• DESCRIPTION OF THE TASK: Only the lines below from the one containing "ring mcp: (189, 348)" through the last line should be set down, exactly as written and with no pictures.
━━━━
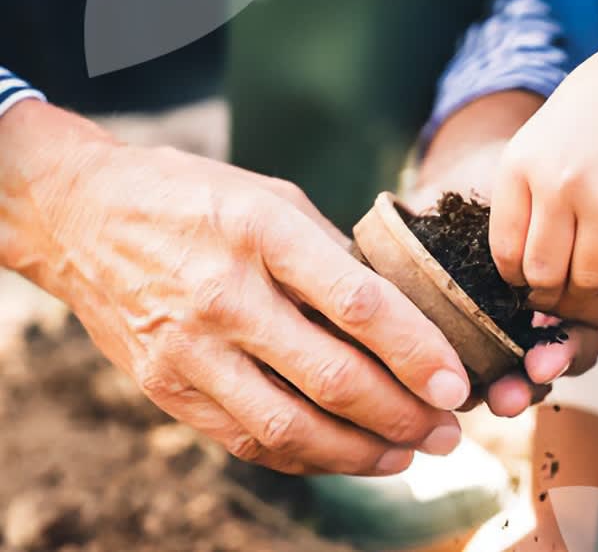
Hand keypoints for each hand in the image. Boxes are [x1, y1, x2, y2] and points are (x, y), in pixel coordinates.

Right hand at [1, 102, 472, 475]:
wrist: (81, 215)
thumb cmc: (192, 197)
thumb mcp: (271, 197)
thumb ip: (330, 255)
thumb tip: (395, 312)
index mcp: (262, 232)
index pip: (358, 304)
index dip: (417, 351)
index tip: (458, 384)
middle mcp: (224, 294)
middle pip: (332, 377)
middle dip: (404, 415)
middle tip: (447, 431)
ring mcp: (189, 348)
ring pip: (290, 426)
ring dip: (360, 452)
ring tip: (407, 455)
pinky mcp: (165, 386)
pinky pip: (246, 439)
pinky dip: (304, 456)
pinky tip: (343, 455)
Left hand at [489, 40, 597, 315]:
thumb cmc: (587, 121)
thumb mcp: (534, 147)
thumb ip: (520, 202)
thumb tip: (516, 272)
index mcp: (518, 169)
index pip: (504, 252)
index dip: (515, 278)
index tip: (526, 280)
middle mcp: (555, 184)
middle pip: (543, 273)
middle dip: (548, 294)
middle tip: (557, 292)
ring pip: (585, 278)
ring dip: (586, 290)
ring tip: (587, 281)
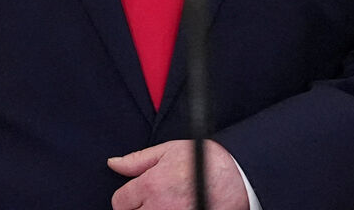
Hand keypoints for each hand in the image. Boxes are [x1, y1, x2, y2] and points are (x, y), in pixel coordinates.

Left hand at [108, 140, 249, 209]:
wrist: (240, 178)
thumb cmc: (206, 161)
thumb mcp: (170, 150)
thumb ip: (138, 159)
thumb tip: (113, 163)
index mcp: (151, 185)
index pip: (119, 202)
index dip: (127, 198)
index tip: (139, 196)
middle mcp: (158, 208)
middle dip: (138, 209)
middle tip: (155, 201)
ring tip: (165, 205)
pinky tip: (177, 208)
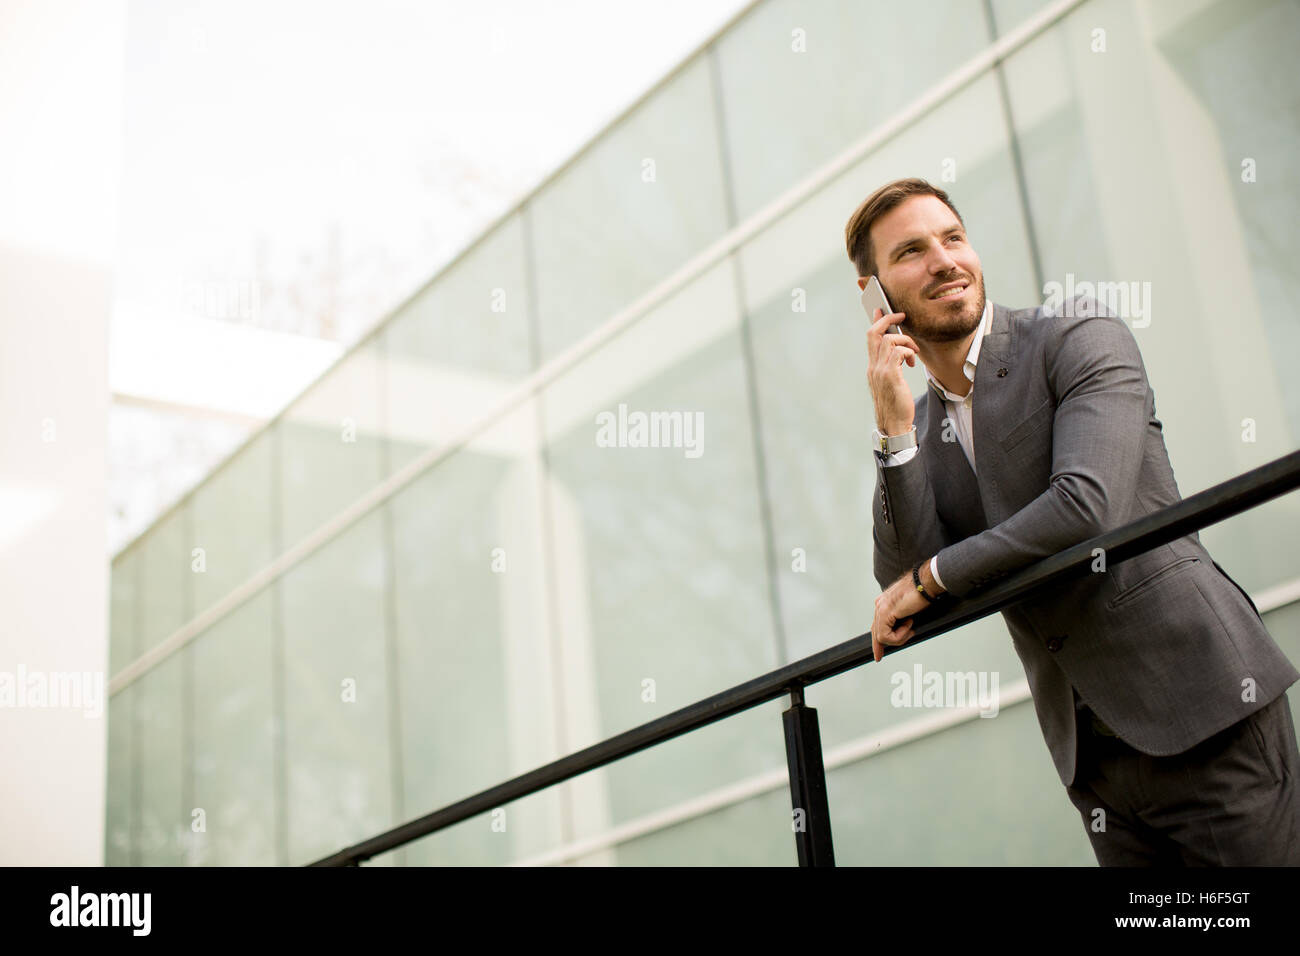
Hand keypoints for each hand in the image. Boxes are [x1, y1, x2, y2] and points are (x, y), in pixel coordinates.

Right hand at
━━━━
• EXERCISE SOLUTION:
ring mcp: (189, 348)
ring pip: (290, 426)
ring dip: (360, 452)
ring tip: (407, 455)
pinky mcp: (165, 386)
pinky pip: (246, 439)
pinky dip: (304, 456)
pinky tip: (343, 455)
Left hand at [489, 40, 597, 315]:
thumb cmc: (587, 121)
thumb mcp: (534, 147)
thumb ip: (520, 202)
thumb tip: (516, 272)
index mcp: (518, 169)
index pip: (504, 252)
index dip: (515, 278)
index tip: (526, 280)
middle mcp: (555, 184)
middle pip: (543, 273)
middle dip: (548, 294)
middle tip: (557, 292)
ring pip: (585, 278)
ring dip: (586, 290)
ring tip: (587, 281)
Hand keypoints for each hand in the image. Boxes are [x1, y1, x2, y2] and points are (x, y), in pixel coordinates.

Left hand at [108, 140, 249, 209]:
wrist: (240, 178)
thumb cmc: (206, 161)
thumb mcp: (170, 150)
thumb ip: (138, 159)
thumb tip: (113, 163)
index mcp: (151, 185)
index pip: (119, 202)
index dip: (127, 198)
index tip: (139, 196)
middle mcp: (158, 208)
middle dip: (138, 209)
middle tip: (155, 201)
ring tip: (165, 205)
pinky tip: (177, 208)
Hand keypoints for each hand in the image. Boxes are [x1, y1, x2, y2] and points are (x, y), in pixel coordinates.

Right hand at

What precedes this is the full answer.